Re: WPAD ideas and considerations

On 17/03/2014 2:47 a.m., Eliot Lear wrote:
> 
> On 3/16/14, 7:58 AM, Christian Huitema wrote:
>>>> Not trying to side track your ideas on improving WPAD but in my opinion
>> the
>>>> increased focus on Internet Hardening decreases the likelihood that an
>>>> invisible proxy discovery protocol will be enhanced without changes to
>> the
>>>> consent model and UI.
>>> Mixing interactions between WPAD and trust mechanisms to make them
>>> circularly dependent seems to be what is de-railing all attempts at
>>> improving either part so far IMHO.
>>>
>>> WPAD should be naive. Enough to get back both trusted and un-trustable
>>> results.
>> Not really. The scenario that you propose would leave a lot of decisions to
>> be made in real-time by the end users,

No. Simply leaving those decisions to *some* process outside of the WPAD
step.

NOTE the "D" for *detection* in there is a significant scope
differentiator from the followup PAC process with "C" for *configure*.

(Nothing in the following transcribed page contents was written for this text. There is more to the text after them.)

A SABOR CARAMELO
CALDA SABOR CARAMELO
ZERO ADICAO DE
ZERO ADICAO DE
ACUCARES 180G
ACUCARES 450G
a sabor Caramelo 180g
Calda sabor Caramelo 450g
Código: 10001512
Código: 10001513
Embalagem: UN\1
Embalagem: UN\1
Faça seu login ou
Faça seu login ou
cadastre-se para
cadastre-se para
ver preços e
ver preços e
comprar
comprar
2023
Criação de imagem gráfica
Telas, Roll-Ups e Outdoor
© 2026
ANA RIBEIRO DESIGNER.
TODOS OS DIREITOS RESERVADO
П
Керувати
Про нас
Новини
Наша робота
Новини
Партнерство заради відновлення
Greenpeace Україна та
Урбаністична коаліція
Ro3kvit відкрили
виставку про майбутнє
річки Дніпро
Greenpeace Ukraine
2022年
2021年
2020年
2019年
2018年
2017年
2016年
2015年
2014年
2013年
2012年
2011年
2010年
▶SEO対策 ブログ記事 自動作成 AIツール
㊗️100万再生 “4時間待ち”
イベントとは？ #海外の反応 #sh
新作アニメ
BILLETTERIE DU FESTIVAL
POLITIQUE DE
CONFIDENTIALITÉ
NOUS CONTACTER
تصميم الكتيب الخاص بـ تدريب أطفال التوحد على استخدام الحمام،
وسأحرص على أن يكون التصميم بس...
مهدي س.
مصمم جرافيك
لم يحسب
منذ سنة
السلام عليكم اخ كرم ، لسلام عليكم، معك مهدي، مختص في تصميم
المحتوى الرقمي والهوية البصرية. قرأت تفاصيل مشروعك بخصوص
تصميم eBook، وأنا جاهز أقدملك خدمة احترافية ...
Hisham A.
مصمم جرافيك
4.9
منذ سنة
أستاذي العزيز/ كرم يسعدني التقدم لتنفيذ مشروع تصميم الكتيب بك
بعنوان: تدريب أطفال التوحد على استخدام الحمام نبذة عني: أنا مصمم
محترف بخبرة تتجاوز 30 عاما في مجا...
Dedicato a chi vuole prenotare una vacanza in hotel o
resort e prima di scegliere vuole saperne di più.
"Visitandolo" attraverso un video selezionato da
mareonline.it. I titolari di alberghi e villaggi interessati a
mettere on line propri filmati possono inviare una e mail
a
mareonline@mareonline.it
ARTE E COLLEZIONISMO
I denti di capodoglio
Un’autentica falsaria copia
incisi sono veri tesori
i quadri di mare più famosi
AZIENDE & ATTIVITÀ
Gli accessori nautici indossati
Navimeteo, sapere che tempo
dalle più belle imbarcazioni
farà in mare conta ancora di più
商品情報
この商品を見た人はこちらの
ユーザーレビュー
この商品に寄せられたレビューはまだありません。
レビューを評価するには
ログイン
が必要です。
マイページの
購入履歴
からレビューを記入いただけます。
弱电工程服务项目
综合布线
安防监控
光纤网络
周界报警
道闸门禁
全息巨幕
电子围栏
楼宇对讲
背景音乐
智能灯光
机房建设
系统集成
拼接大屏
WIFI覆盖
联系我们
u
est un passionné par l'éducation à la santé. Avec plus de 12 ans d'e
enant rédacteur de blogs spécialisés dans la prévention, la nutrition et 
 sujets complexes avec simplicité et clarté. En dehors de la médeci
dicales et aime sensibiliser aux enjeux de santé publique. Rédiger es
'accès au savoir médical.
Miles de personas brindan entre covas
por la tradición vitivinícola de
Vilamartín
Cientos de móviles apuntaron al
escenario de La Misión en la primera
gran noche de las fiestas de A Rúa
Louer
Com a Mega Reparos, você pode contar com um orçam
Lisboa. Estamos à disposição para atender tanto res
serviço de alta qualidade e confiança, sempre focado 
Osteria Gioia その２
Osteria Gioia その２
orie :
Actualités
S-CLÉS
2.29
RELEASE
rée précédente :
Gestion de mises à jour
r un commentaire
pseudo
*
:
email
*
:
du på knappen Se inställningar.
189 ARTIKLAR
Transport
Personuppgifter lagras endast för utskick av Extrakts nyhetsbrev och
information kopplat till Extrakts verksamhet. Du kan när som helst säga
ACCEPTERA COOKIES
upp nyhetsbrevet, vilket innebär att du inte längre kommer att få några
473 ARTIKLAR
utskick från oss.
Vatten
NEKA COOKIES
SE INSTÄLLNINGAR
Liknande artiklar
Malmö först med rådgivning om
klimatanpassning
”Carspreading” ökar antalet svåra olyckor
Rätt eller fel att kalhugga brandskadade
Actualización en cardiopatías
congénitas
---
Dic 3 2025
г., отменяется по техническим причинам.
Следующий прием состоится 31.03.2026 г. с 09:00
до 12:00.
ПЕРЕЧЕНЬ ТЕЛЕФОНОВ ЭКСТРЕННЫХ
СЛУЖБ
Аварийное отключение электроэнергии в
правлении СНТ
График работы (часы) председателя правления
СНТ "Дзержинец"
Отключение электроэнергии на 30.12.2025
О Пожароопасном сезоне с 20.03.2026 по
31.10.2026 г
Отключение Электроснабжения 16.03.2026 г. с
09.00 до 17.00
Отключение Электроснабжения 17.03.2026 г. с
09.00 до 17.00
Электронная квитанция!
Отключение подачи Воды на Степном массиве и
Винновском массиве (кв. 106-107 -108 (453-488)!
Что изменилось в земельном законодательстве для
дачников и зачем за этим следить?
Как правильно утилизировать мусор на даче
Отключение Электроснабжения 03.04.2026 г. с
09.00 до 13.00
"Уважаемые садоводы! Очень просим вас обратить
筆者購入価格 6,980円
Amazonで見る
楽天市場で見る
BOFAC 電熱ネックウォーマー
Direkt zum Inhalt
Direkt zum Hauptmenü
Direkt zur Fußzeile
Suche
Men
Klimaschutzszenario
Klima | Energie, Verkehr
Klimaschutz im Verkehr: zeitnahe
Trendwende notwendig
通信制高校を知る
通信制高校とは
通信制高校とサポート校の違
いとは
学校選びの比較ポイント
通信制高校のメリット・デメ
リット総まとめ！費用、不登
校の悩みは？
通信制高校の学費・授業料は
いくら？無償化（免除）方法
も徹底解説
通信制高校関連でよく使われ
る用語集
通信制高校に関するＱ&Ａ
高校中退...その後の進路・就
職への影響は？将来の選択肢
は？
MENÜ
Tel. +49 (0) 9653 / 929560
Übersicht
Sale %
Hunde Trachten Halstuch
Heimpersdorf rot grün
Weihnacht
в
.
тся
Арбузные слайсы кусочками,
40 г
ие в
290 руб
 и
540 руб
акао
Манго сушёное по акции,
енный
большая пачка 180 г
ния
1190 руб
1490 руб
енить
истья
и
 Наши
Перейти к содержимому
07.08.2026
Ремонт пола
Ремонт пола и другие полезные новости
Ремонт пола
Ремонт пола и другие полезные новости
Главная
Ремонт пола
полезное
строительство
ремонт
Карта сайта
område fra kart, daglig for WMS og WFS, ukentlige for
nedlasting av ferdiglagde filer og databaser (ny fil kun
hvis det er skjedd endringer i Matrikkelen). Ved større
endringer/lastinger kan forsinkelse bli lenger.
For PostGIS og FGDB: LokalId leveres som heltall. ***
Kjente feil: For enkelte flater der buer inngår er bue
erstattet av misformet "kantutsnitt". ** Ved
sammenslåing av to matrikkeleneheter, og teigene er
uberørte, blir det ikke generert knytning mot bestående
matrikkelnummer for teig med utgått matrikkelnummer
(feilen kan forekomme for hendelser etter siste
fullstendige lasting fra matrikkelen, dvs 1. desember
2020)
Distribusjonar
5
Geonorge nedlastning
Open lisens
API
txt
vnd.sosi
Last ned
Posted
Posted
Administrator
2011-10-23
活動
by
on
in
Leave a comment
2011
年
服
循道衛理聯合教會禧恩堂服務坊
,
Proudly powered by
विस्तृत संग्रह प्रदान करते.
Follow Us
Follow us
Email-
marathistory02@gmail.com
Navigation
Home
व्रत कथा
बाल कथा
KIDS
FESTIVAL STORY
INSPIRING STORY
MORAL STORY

The end user (if any) may or may not be involved with PAC. And
Authentication if used sohould definitely be part of that decision
making. But should not be relevant to the *WPAD* stage any more than
they are relevant to DNS query responses arriving.


>> based on information from insecure
>> and easy-to-spoof channels. That seems like a recipe for troubles.
> 
> I think there is probably a middle ground...
>>
>> We should recognize that "trusting a proxy" is a decision with lots of
>> potential consequences, and adopt a fail-safe mechanism. For example, having
>> a set of rules of the form, "if in network N1, use proxy P1, if in network
>> N2, use proxy P2, if in doubt, do not use any proxy." 
> 
> How about something like this: this proxy is part of confederations X,
> Y, and Z.  If you trust confederations X, Y, or Z, then you trust the
> proxy.  Then you don't have to nag the user each time, and it allows for
> certification approaches.

Sounds good as a step of the PAC process. Deciding which of the detected
proxies is to be used.

Where did the information about said proxy come from though?
 it is the final detail of the WPAD process.

Do you see now what I meant by circular dependencies if the WPAD and
trust are co-mingled?
 one must start by accepting untrusted WPAD response packets *then*
figure out which can be trusted and for what.